In one group 26 students were asked to rate in a questionnaire, on a scale from 1 (agree) to 5 (disagree), their view on the following three statements:
1. The podcast helps break taboos about what characterizes the “ideal student.” To this 50 % said they agreed (1) that the podcast help to break taboos, 38 % partly agreed (2), 4 % said either/or (3), and 8 % partly disagreed (4).
2. The podcast is relevant for new students. To this 92 % agreed (1), and 8 % said they partly agreed (2).
Feedback for further research
The evaluation and feedback from students also gives great inputs to areas that need further exploration in research. For example, a few students have mentioned that they experience a pressure from feeling that they need to live up to an ideal about being social – and social in particular ways. As one student puts it: “Good and relevant (podcast). I miss something about that the answer is not always just to be social. It can be difficult and tiresome in the beginning, even if you normally are quite social. It is important to remember that it will work out and that you are not abnormal just because you don’t participate in all events. There are many who feel they are abnormal or wrong, if they don’t feel like joining everything.”

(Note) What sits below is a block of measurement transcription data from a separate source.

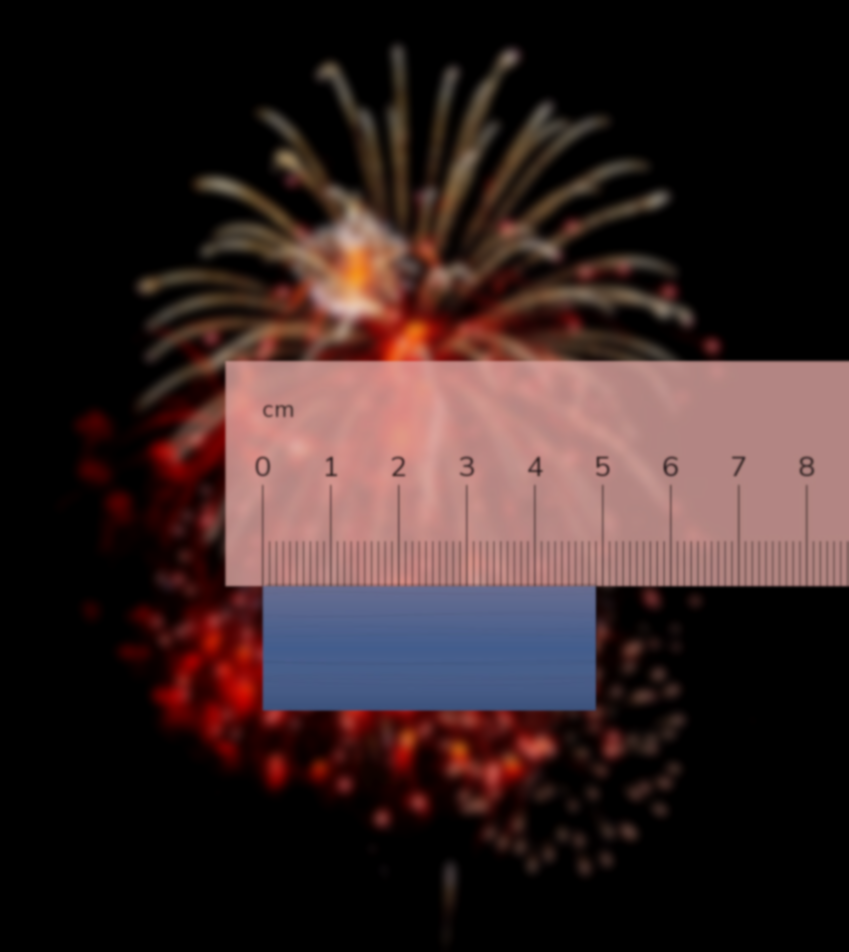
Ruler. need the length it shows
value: 4.9 cm
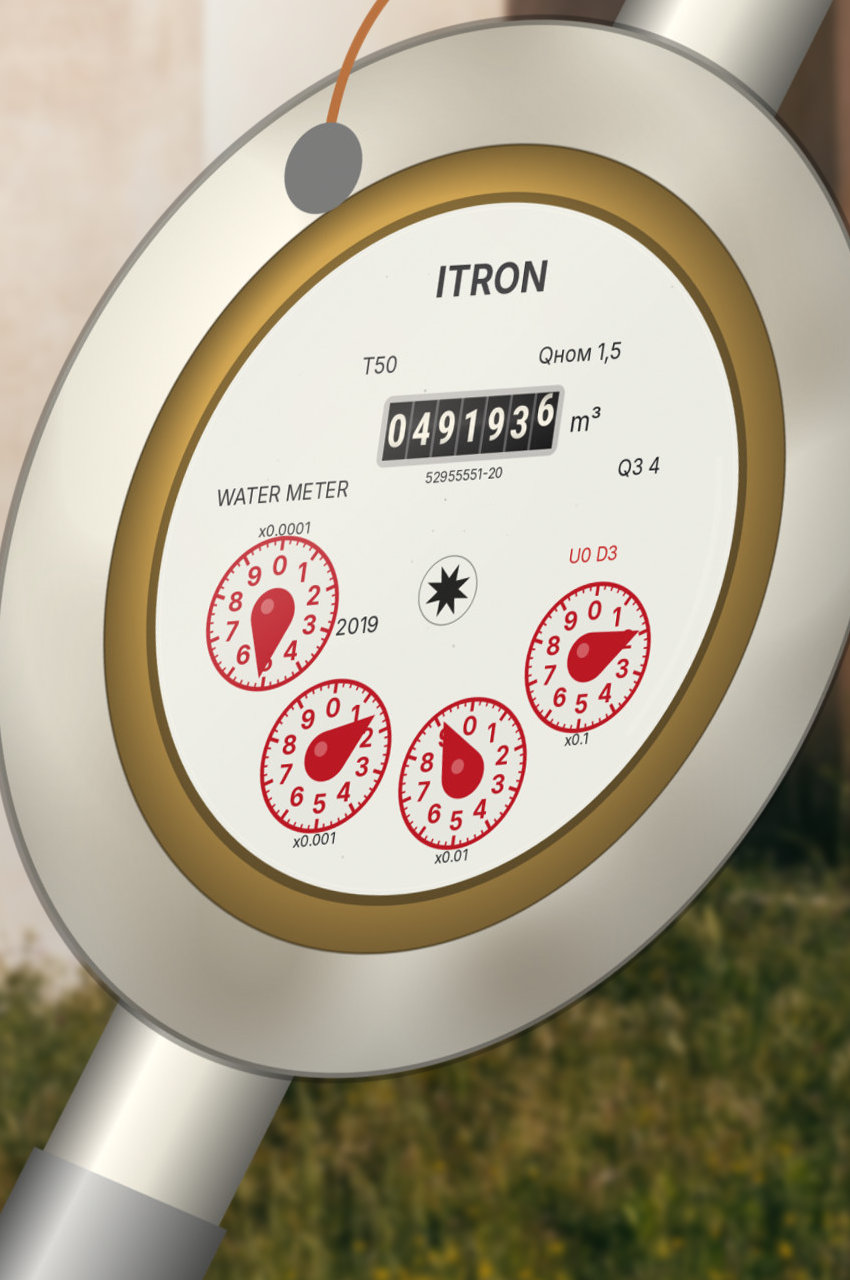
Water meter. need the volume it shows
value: 491936.1915 m³
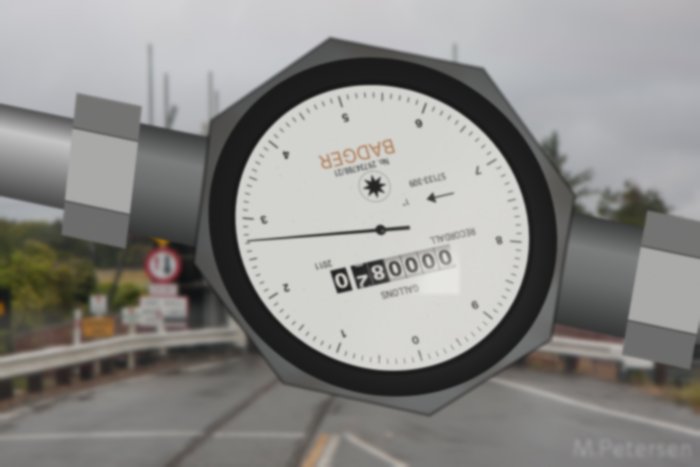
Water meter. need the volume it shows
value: 822.7 gal
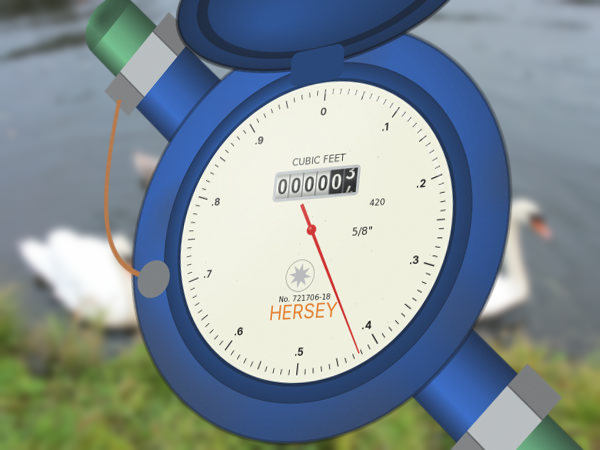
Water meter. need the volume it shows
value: 3.42 ft³
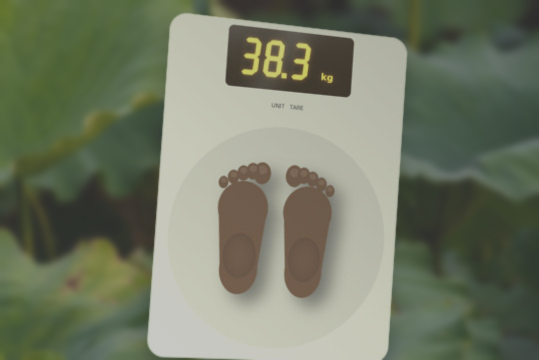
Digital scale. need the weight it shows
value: 38.3 kg
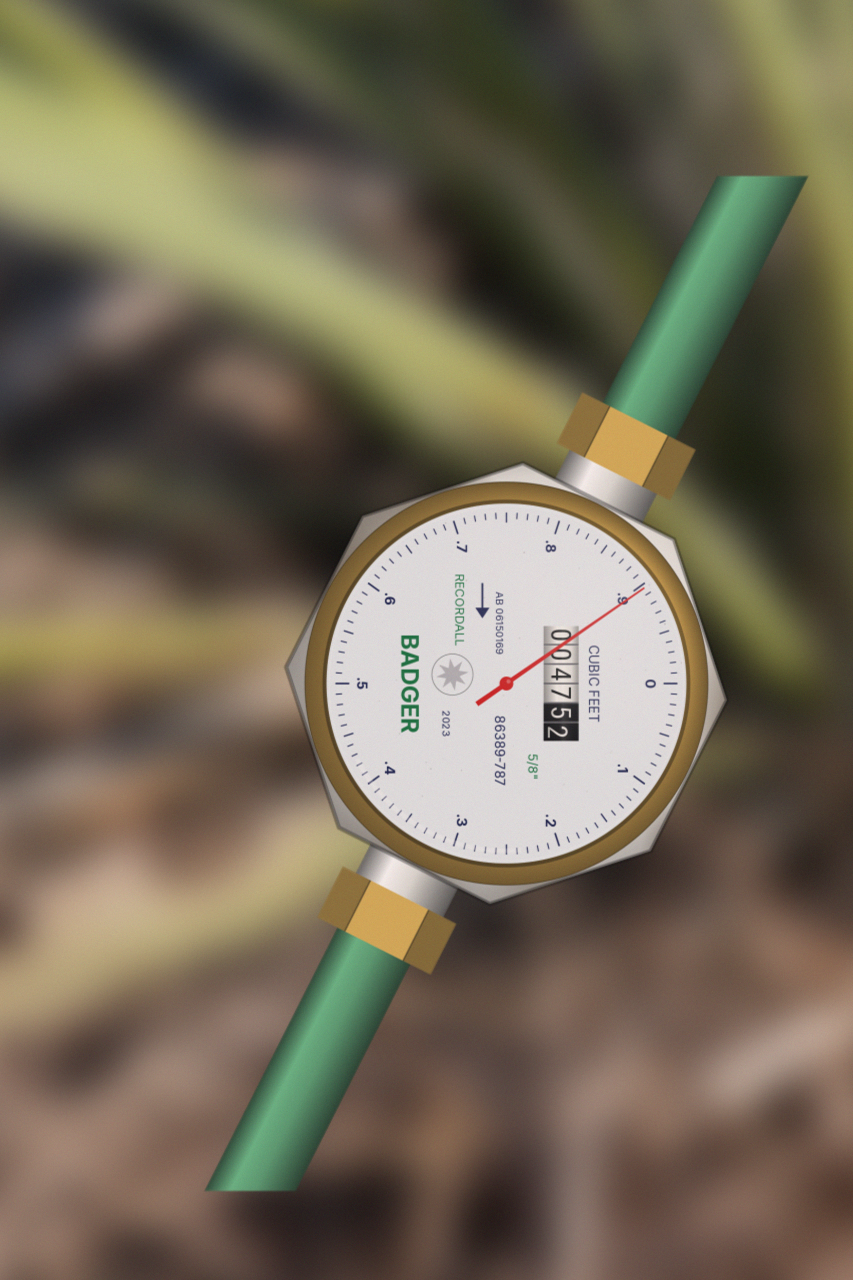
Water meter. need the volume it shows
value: 4751.90 ft³
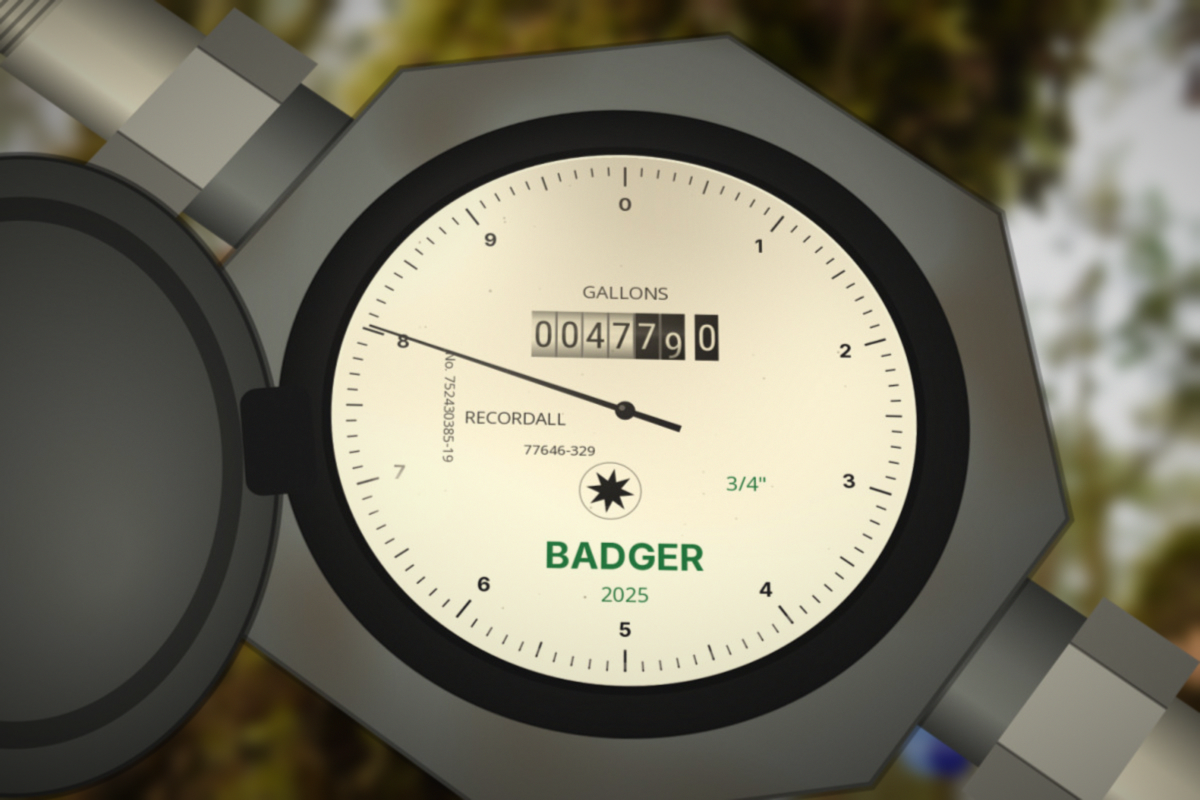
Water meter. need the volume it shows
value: 47788.0 gal
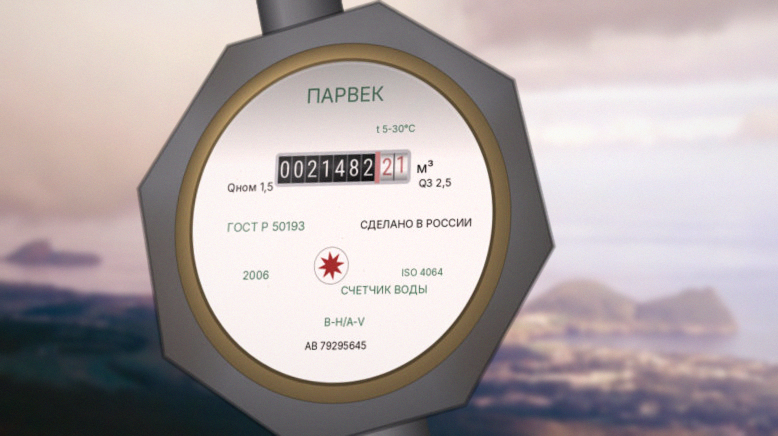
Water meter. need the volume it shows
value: 21482.21 m³
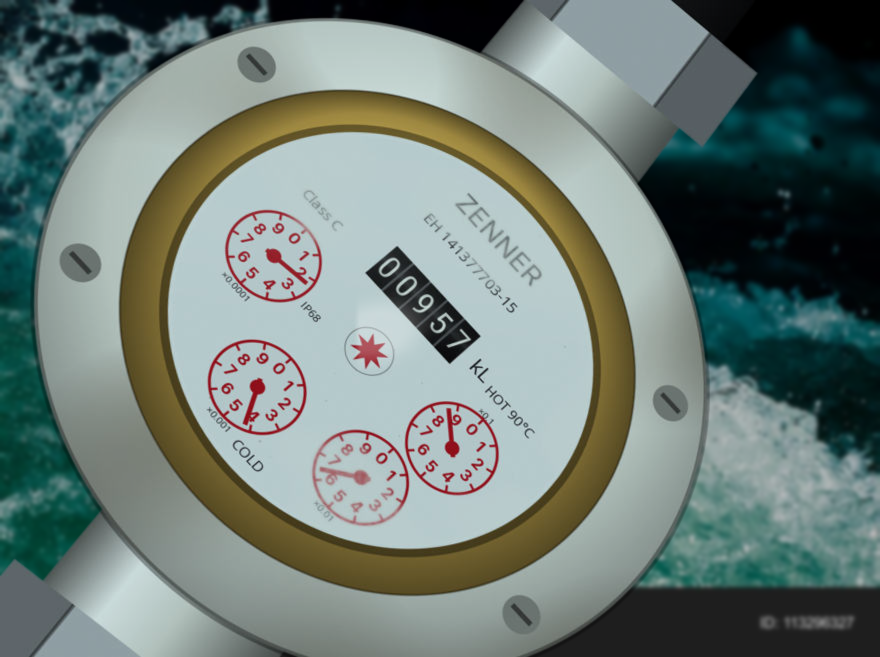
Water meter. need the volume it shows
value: 957.8642 kL
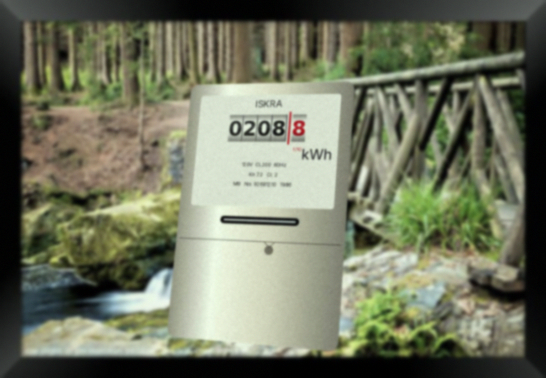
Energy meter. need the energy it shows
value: 208.8 kWh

Overall the feedback thus far tells us that for many students it is helpful to hear that they are not alone in experiencing insecurities and pressure in relation to their study life. That many can recognize it and to feel a sense of relief from knowing that they are not alone in it, is perhaps the most common feedback across all the material. This in turn stresses the need for normalizing these experiences students might have at different times during their studies. Another common feedback is that this kind of information would have been nice to have heard and been exposed to at the beginning of one’s studies. It emphasizes, what Pedersen suspected, that particularly new students might benefit from the podcast and other ways to communicate this kind of information that helps address some stress-related issues upfront and debunk some myths around being a CBS student.